■ Task to complete ■
In the data that follows, find each line containing "comune" and copy it.

■ Input ■
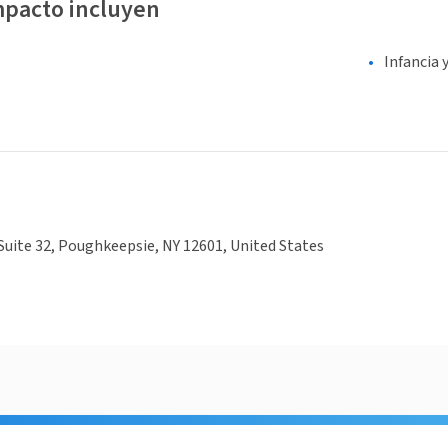
mpacto incluyen
Infancia 
, Suite 32, Poughkeepsie, NY 12601, United States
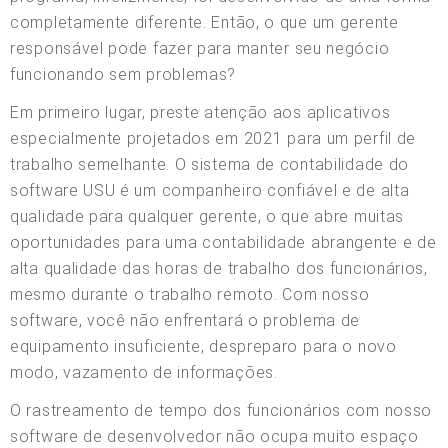
completamente diferente. Então, o que um gerente
responsável pode fazer para manter seu negócio
funcionando sem problemas?
Em primeiro lugar, preste atenção aos aplicativos
especialmente projetados em 2021 para um perfil de
trabalho semelhante. O sistema de contabilidade do
software USU é um companheiro confiável e de alta
qualidade para qualquer gerente, o que abre muitas
oportunidades para uma contabilidade abrangente e de
alta qualidade das horas de trabalho dos funcionários,
mesmo durante o trabalho remoto. Com nosso
software, você não enfrentará o problema de
equipamento insuficiente, despreparo para o novo
modo, vazamento de informações.
O rastreamento de tempo dos funcionários com nosso
software de desenvolvedor não ocupa muito espaço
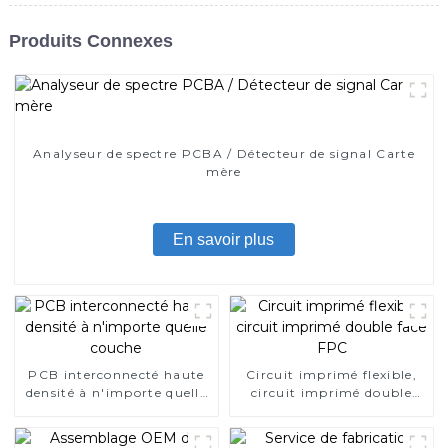
Produits Connexes
Analyseur de spectre PCBA / Détecteur de signal Carte
mère
En savoir plus
PCB interconnecté haute
Circuit imprimé flexible,
densité à n'importe quelle
circuit imprimé double
couche
face FPC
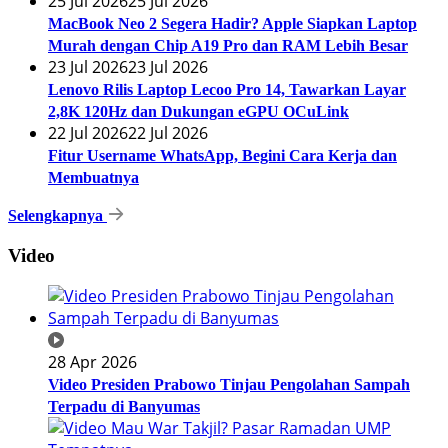
25 Jul 2026
25 Jul 2026
MacBook Neo 2 Segera Hadir? Apple Siapkan Laptop
Murah dengan Chip A19 Pro dan RAM Lebih Besar
23 Jul 2026
23 Jul 2026
Lenovo Rilis Laptop Lecoo Pro 14, Tawarkan Layar
2,8K 120Hz dan Dukungan eGPU OCuLink
22 Jul 2026
22 Jul 2026
Fitur Username WhatsApp, Begini Cara Kerja dan
Membuatnya
Selengkapnya
Video
28 Apr 2026
Video Presiden Prabowo Tinjau Pengolahan Sampah
Terpadu di Banyumas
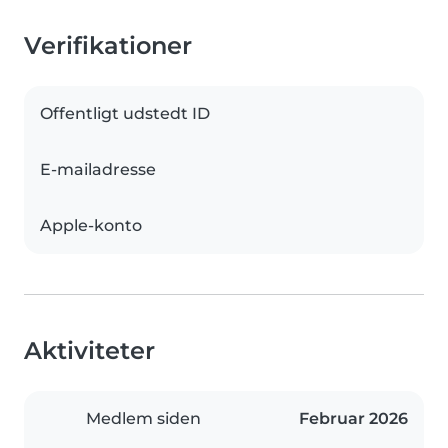
Verifikationer
Offentligt udstedt ID
E-mailadresse
Apple-konto
Aktiviteter
Medlem siden
Februar 2026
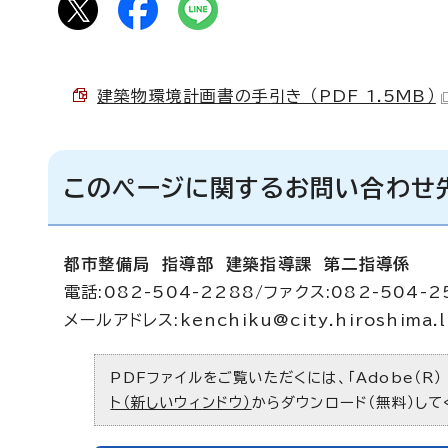
建築物環境計画書の手引き （PDF 1.5MB）
このページに関するお問い合わせ
都市整備局 指導部 建築指導課 第二指導係
電話:082-504-2288/ファクス:082-504-2
メールアドレス:
kenchiku@city.hiroshima.l
PDFファイルをご覧いただくには、「Adobe（R）
ト（新しいウィンドウ）
からダウンロード（無料）して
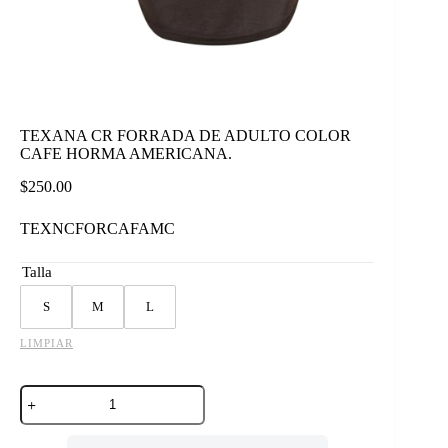
TEXANA CR FORRADA DE ADULTO COLOR
CAFE HORMA AMERICANA.
$
250.00
TEXNCFORCAFAMC
Talla
S
M
L
LIMPIAR
TEXANA
CR
FORRADA
DE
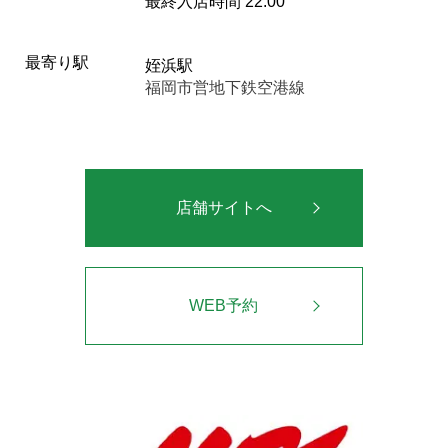
最終入店時間 22:00
最寄り駅
姪浜駅
福岡市営地下鉄空港線
店舗サイトへ
WEB予約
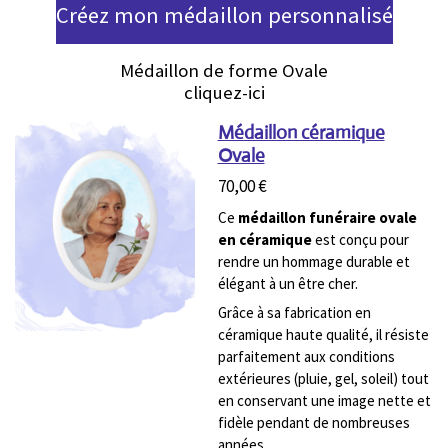
Créez mon médaillon personnalisé
Médaillon de forme Ovale
cliquez-ici
Médaillon céramique
Ovale
70,00 €
Ce
médaillon funéraire ovale
en céramique
est conçu pour
rendre un hommage durable et
élégant à un être cher.
Grâce à sa fabrication en
céramique haute qualité, il résiste
parfaitement aux conditions
extérieures (pluie, gel, soleil) tout
en conservant une image nette et
fidèle pendant de nombreuses
années.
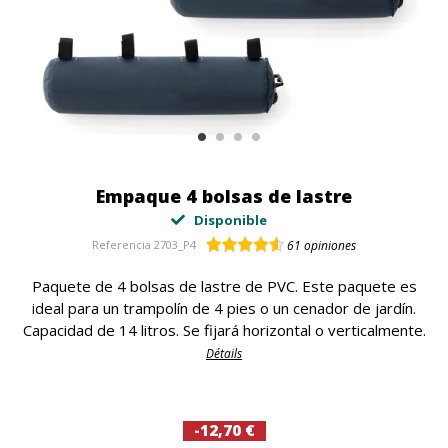
Empaque 4 bolsas de lastre
Disponible
Referencia
2703_P4
61
opiniones
Paquete de 4 bolsas de lastre de PVC. Este paquete es
ideal para un trampolín de 4 pies o un cenador de jardín.
Capacidad de 14 litros. Se fijará horizontal o verticalmente.
Détails
-12,70 €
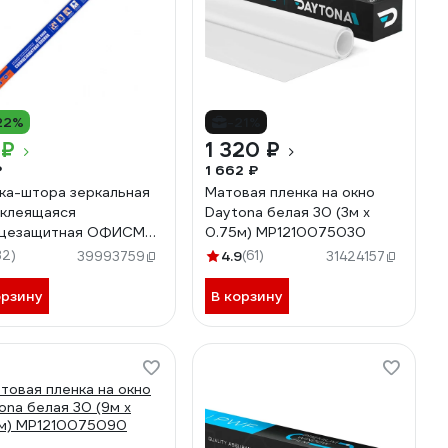
22%
-21%
 ₽
1 320 ₽
₽
1 662 ₽
ка-штора зеркальная
Матовая пленка на окно
клеящаяся
Daytona белая 30 (3м х
нцезащитная ОФИСМАГ
0.75м) MP1210075030
окон, 100x300 см
32)
4.9
(61)
39993759
31424157
9 701939
орзину
В корзину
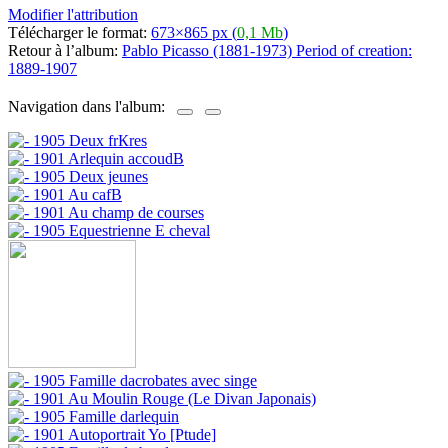
Modifier l'attribution
Télécharger le format:
673×865 px (
0,1 Mb
)
Retour à l’album:
Pablo Picasso (1881-1973) Period of creation:
1889-1907
Navigation dans l'album:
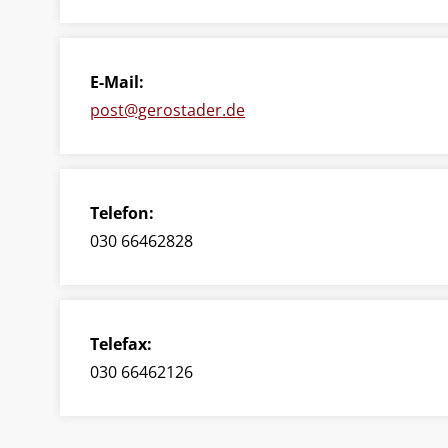
E-Mail:
post@gerostader.de
Telefon:
030 66462828
Telefax:
030 66462126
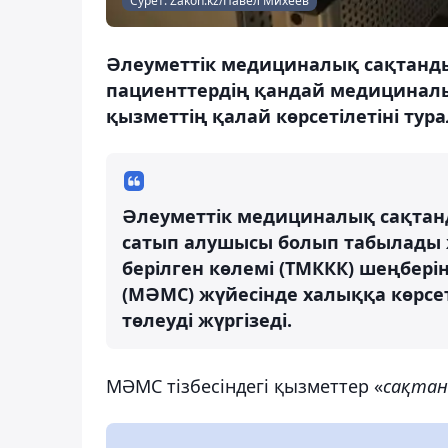
Сурет: Zakon.kz/Павел Михеев
Әлеуметтік медициналық сақтанд
пациенттердің қандай медициналы
қызметтің қалай көрсетілетіні тур
Әлеуметтік медициналық сақтан
сатып алушысы болып табылады ж
берілген көлемі (ТМККК) шеңбер
(МӘМС) жүйесінде халыққа көрсе
төлеуді жүргізеді.
МӘМС тізбесіндегі қызметтер «
сақтан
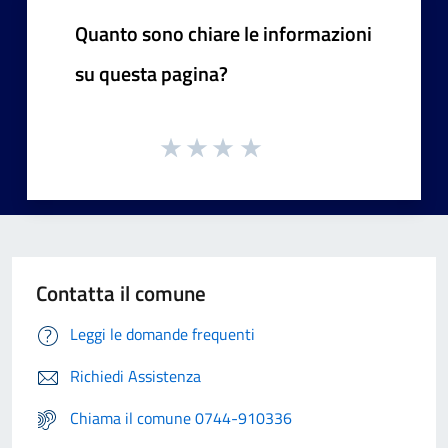
Quanto sono chiare le informazioni
su questa pagina?
Contatta il comune
Leggi le domande frequenti
Richiedi Assistenza
Chiama il comune 0744-910336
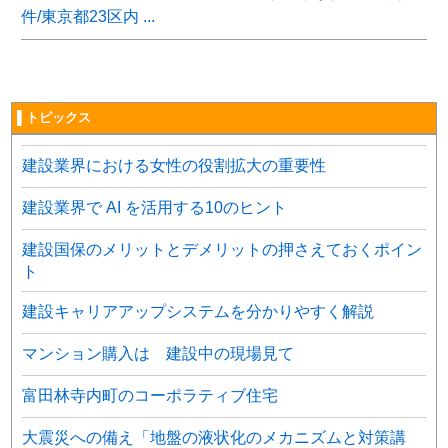
件/東京都23区内 ...
▌トピックス
建設業界における女性の役割拡大の重要性
建設業界で AI を活用する10のヒント
建設国保のメリットとデメリットの押さえておくポイン
ト
建設キャリアアップシステムを分かりやすく解説
マンション購入は 建設中の現場見て
富田林寺内町のコーポラティブ住宅
大震災への備え「地盤の液状化のメカニズムと対策講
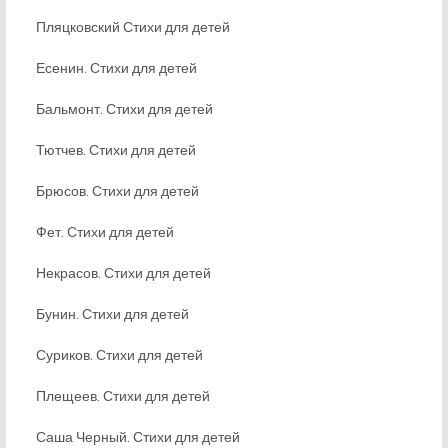
Пляцковский Стихи для детей
Есенин. Стихи для детей
Бальмонт. Стихи для детей
Тютчев. Стихи для детей
Брюсов. Стихи для детей
Фет. Стихи для детей
Некрасов. Стихи для детей
Бунин. Стихи для детей
Суриков. Стихи для детей
Плещеев. Стихи для детей
Саша Черный. Стихи для детей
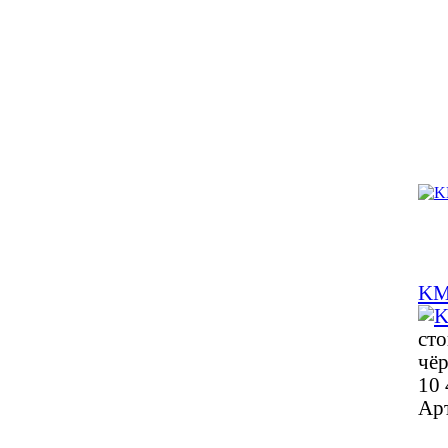
KM
сто
чё
10 
Ар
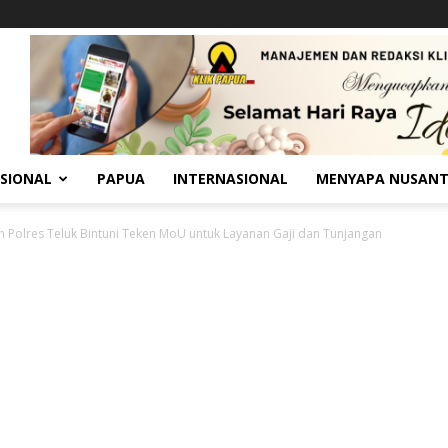
SIONAL
PAPUA
INTERNASIONAL
MENYAPA NUSAN
n Polres Teluk Bintuni Teken MoU untuk Layanan Gaji dan Tunjangan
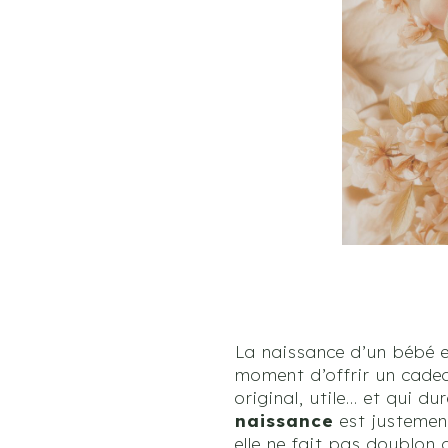
La naissance d’un bébé es
moment d’offrir un cadeau
original, utile… et qui d
naissance
est justement
elle ne fait pas doublon 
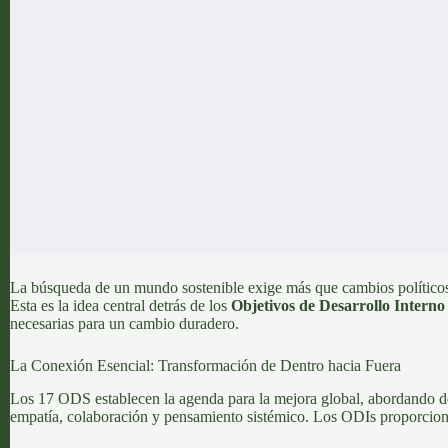
La búsqueda de un mundo sostenible exige más que cambios políticos
Esta es la idea central detrás de los
Objetivos de Desarrollo Interno
necesarias para un cambio duradero.
La Conexión Esencial: Transformación de Dentro hacia Fuera
Los 17 ODS establecen la agenda para la mejora global, abordando de
empatía, colaboración y pensamiento sistémico. Los ODIs proporcion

■ Your response ■
Contatta il comune
Chiama il comune 0744-910336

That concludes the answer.